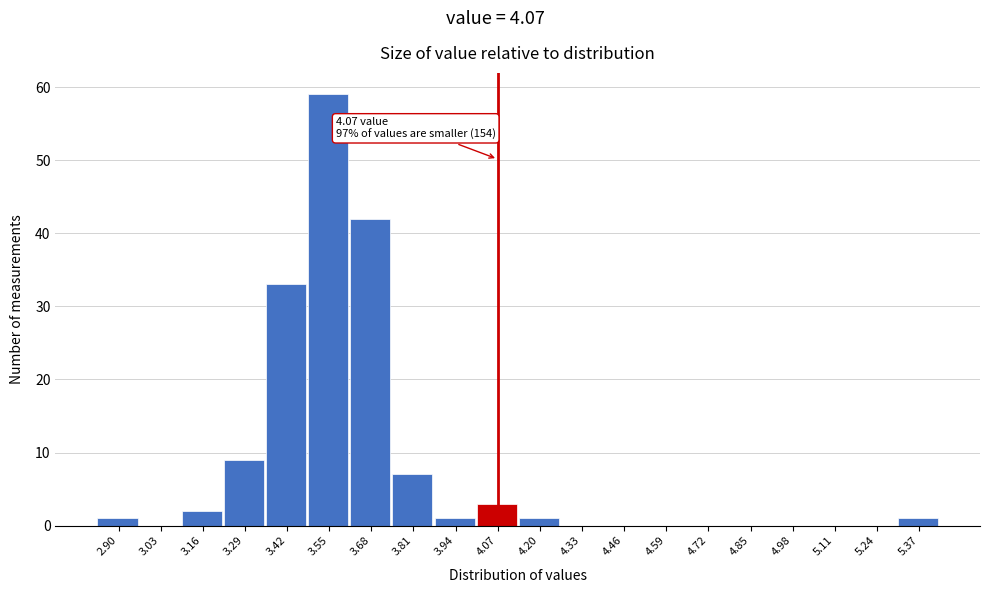

Which range on the x-axis has the tallest bar?

3.485 to 3.615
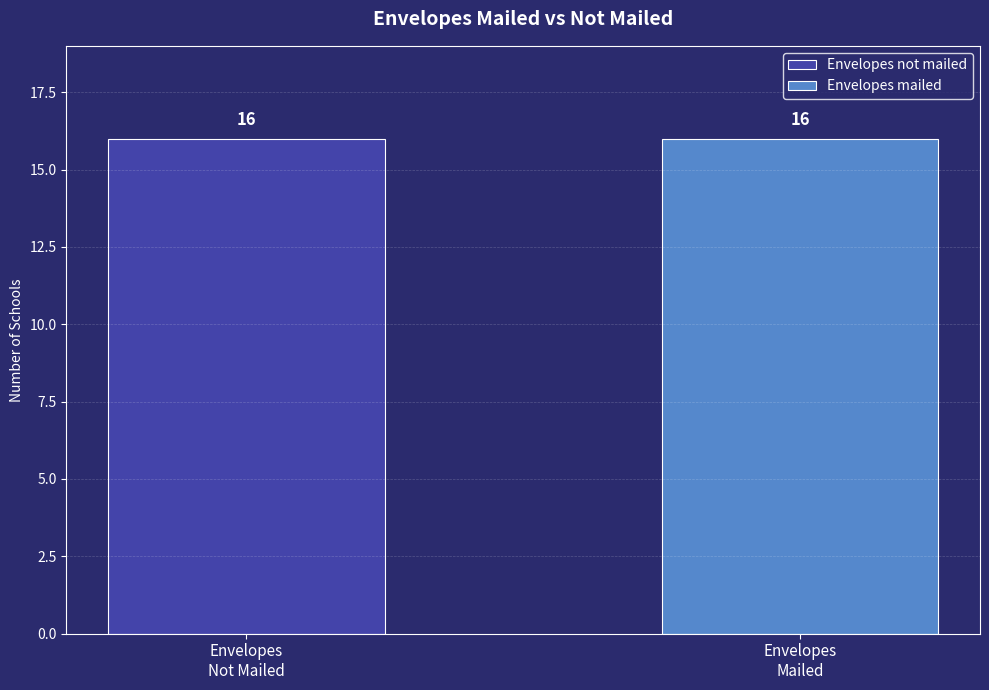

Does the chart contain any negative values?

No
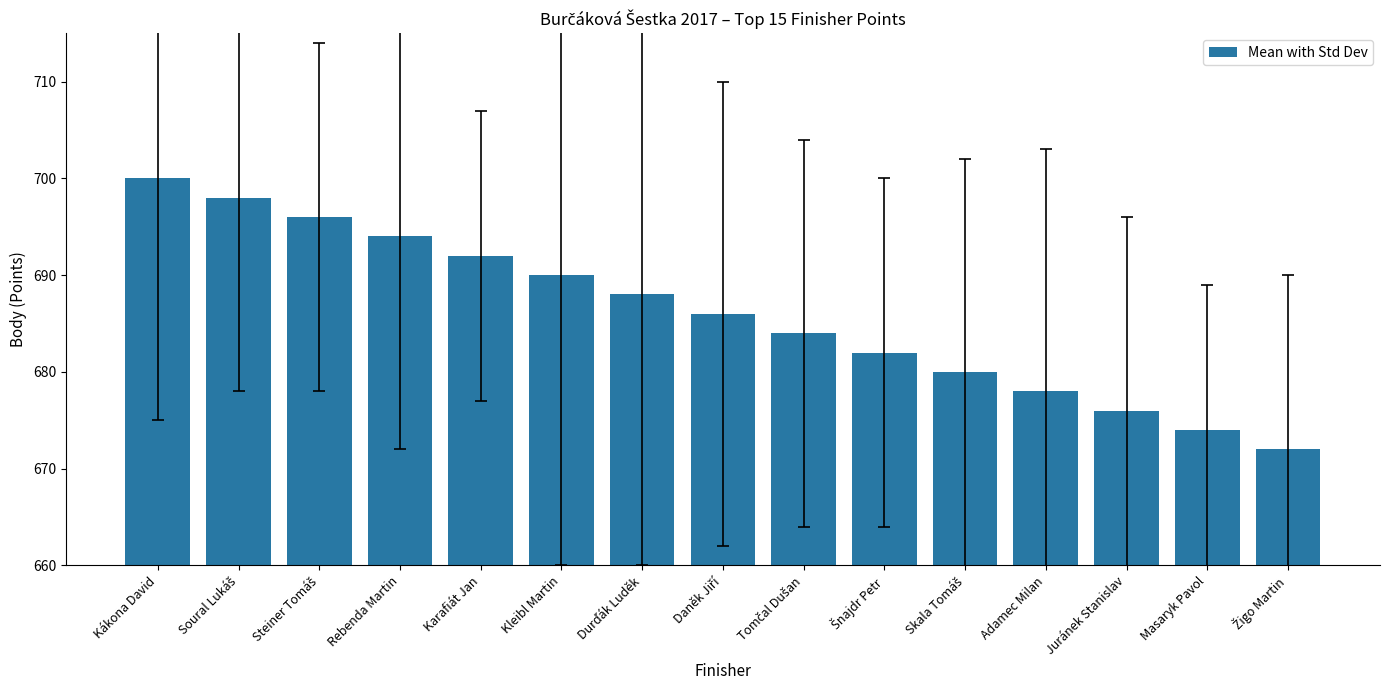

How many bars are there in total?

15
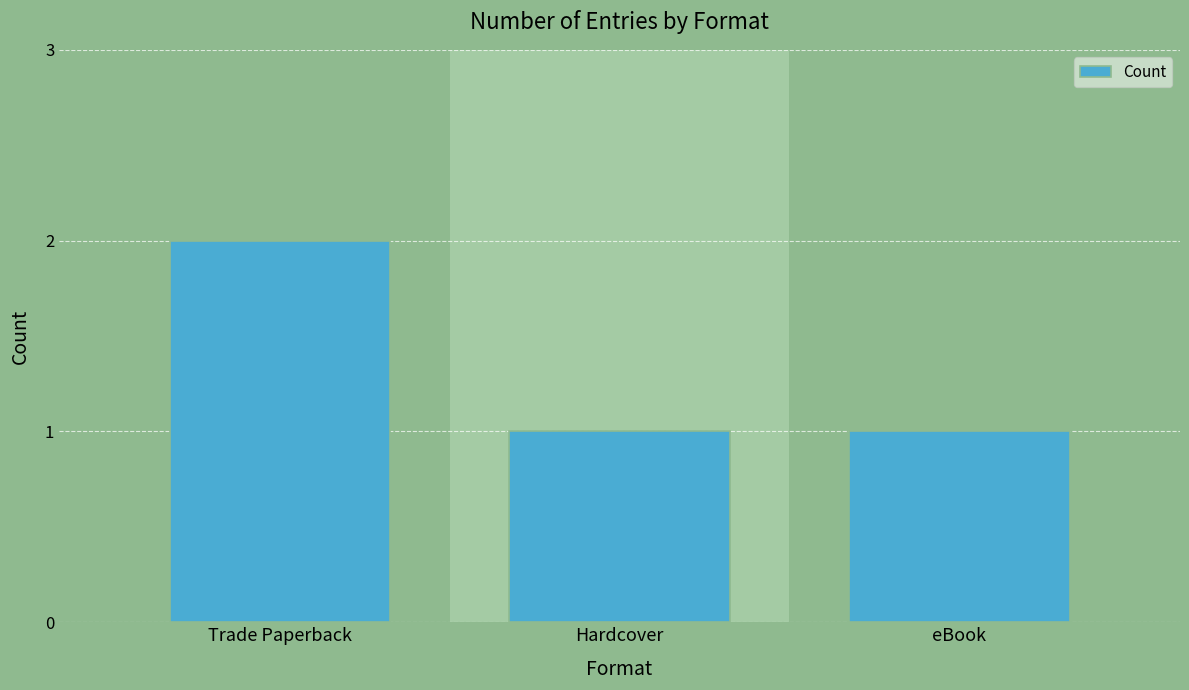

What is the average value?

1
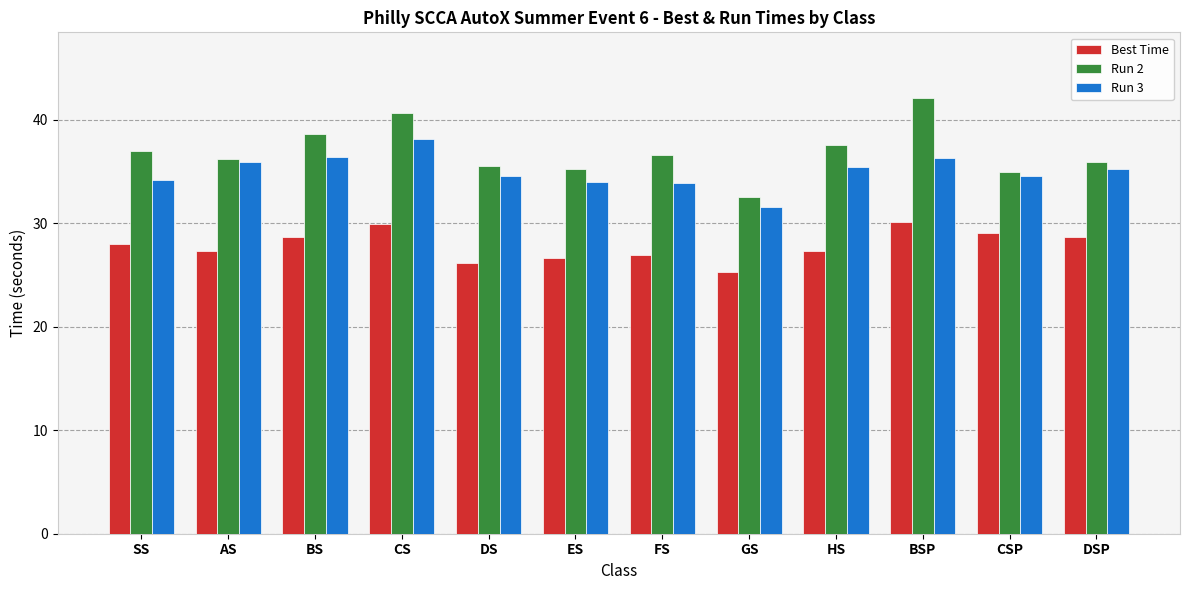

At which label does Run 2 reach its minimum?

GS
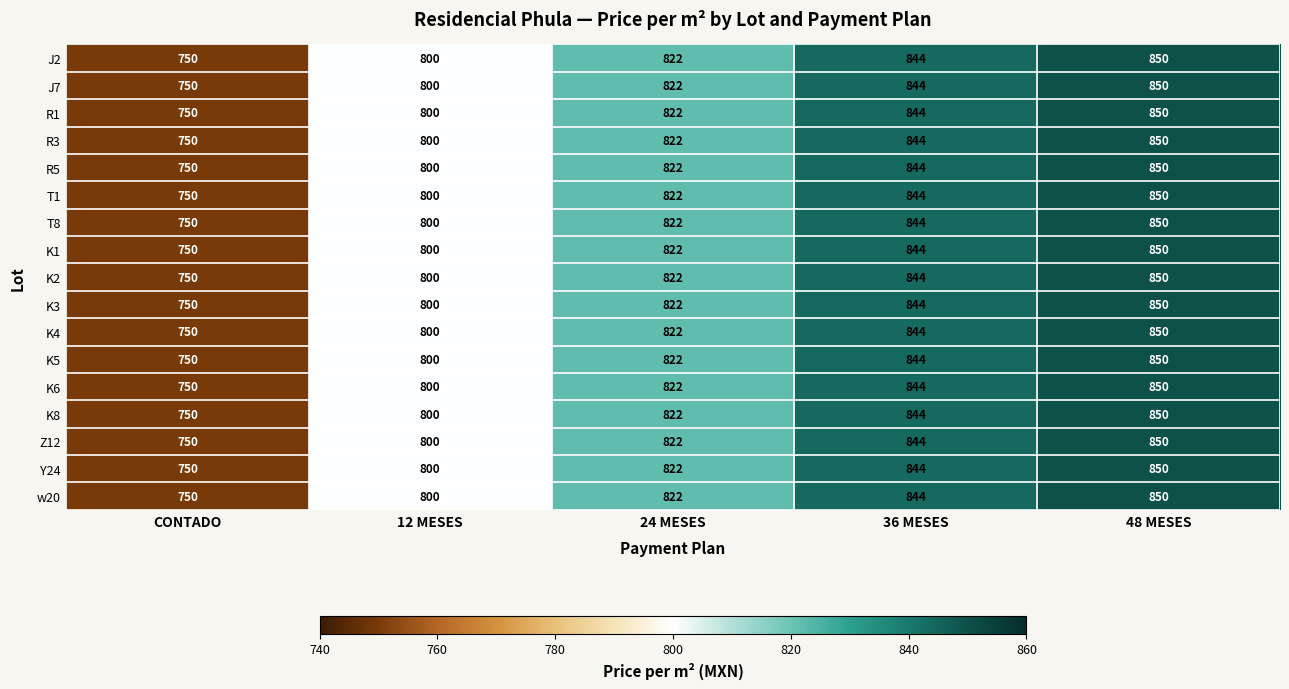

What value does the K3 series have at 12 MESES?

800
+--
▶ **EXERCISE GOAL**: Render every line of the records above as a numbered list, skipping the blank lines and omitting the pictures.

▶ **TASK RESULT**:
1. Which range on the x-axis has the tallest bar?
2. 3.485 to 3.615
3. Does the chart contain any negative values?
4. No
5. How many bars are there in total?
6. 15
7. What is the average value?
8. 1
9. At which label does Run 2 reach its minimum?
10. GS
11. What value does the K3 series have at 12 MESES?
12. 800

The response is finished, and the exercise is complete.